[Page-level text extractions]
——————————
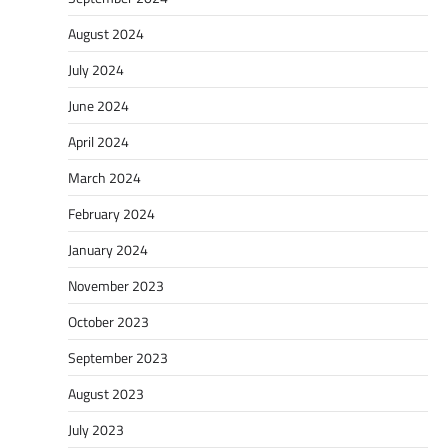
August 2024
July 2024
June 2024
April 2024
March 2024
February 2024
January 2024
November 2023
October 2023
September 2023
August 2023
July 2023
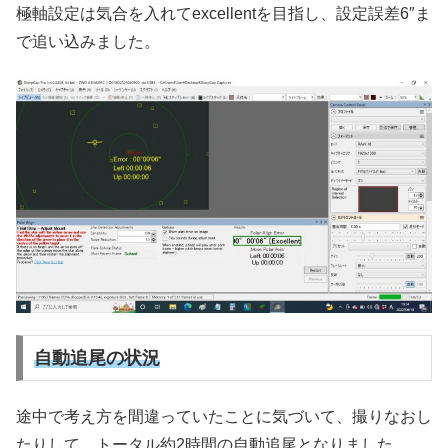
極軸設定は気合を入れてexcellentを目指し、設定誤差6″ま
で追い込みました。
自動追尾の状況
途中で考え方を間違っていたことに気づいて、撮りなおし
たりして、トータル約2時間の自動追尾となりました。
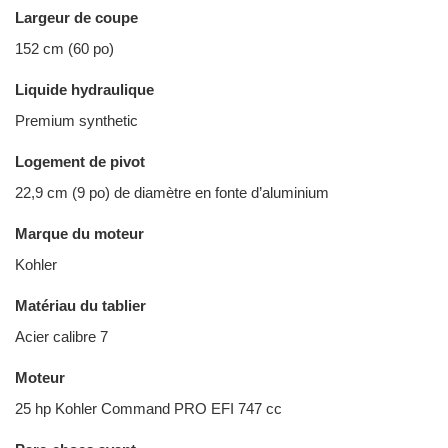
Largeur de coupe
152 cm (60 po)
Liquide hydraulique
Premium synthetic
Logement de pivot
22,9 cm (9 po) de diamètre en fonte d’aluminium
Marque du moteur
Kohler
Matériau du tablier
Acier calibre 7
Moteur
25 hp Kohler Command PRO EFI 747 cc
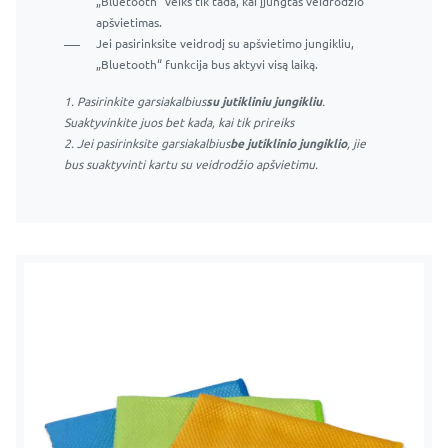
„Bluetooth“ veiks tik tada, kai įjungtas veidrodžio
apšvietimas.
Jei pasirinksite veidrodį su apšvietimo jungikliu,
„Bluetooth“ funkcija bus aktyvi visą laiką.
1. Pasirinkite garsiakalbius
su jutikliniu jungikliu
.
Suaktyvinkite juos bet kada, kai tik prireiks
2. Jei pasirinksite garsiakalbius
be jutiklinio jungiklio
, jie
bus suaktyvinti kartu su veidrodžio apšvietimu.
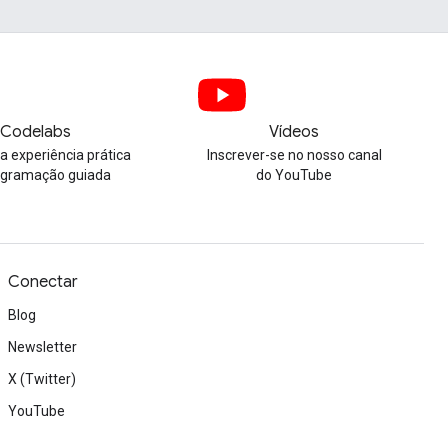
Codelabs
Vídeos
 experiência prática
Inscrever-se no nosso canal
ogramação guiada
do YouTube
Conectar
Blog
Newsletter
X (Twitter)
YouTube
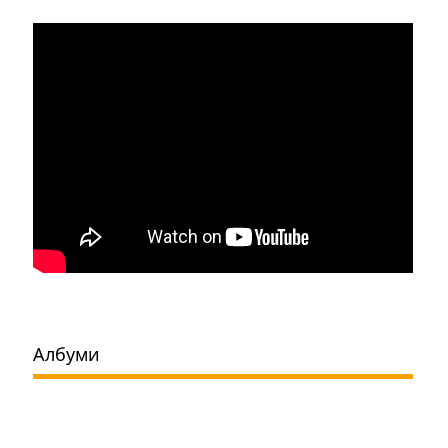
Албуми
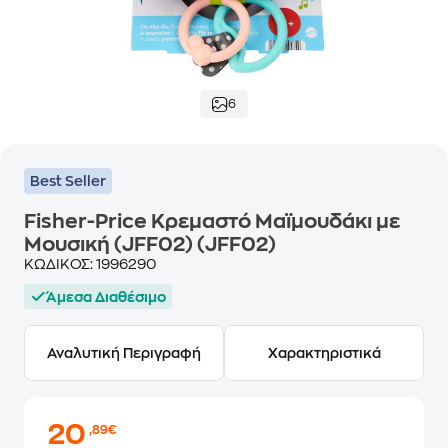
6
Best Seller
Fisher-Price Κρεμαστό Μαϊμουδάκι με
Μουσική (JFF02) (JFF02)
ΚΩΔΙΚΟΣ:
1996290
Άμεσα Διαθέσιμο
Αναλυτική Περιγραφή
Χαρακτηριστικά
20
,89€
——————————
From the first line above to the last, copy the records exactly but omit the pictures.

OUTPUT —
August 2024
July 2024
June 2024
April 2024
March 2024
February 2024
January 2024
November 2023
October 2023
September 2023
August 2023
July 2023
極軸設定は気合を入れてexcellentを目指し、設定誤差6″ま
で追い込みました。
自動追尾の状況
途中で考え方を間違っていたことに気づいて、撮りなおし
たりして、トータル約2時間の自動追尾となりました。
Largeur de coupe
152 cm (60 po)
Liquide hydraulique
Premium synthetic
Logement de pivot
22,9 cm (9 po) de diamètre en fonte d’aluminium
Marque du moteur
Kohler
Matériau du tablier
Acier calibre 7
Moteur
25 hp Kohler Command PRO EFI 747 cc
„Bluetooth“ veiks tik tada, kai įjungtas veidrodžio
apšvietimas.
Jei pasirinksite veidrodį su apšvietimo jungikliu,
„Bluetooth“ funkcija bus aktyvi visą laiką.
1. Pasirinkite garsiakalbius
su jutikliniu jungikliu
.
Suaktyvinkite juos bet kada, kai tik prireiks
2. Jei pasirinksite garsiakalbius
be jutiklinio jungiklio
, jie
bus suaktyvinti kartu su veidrodžio apšvietimu.
Codelabs
Vídeos
 experiência prática
Inscrever-se no nosso canal
ogramação guiada
do YouTube
Conectar
Blog
Newsletter
X (Twitter)
YouTube
Албуми
6
Best Seller
Fisher-Price Κρεμαστό Μαϊμουδάκι με
Μουσική (JFF02) (JFF02)
ΚΩΔΙΚΟΣ:
1996290
Άμεσα Διαθέσιμο
Αναλυτική Περιγραφή
Χαρακτηριστικά
20
,89€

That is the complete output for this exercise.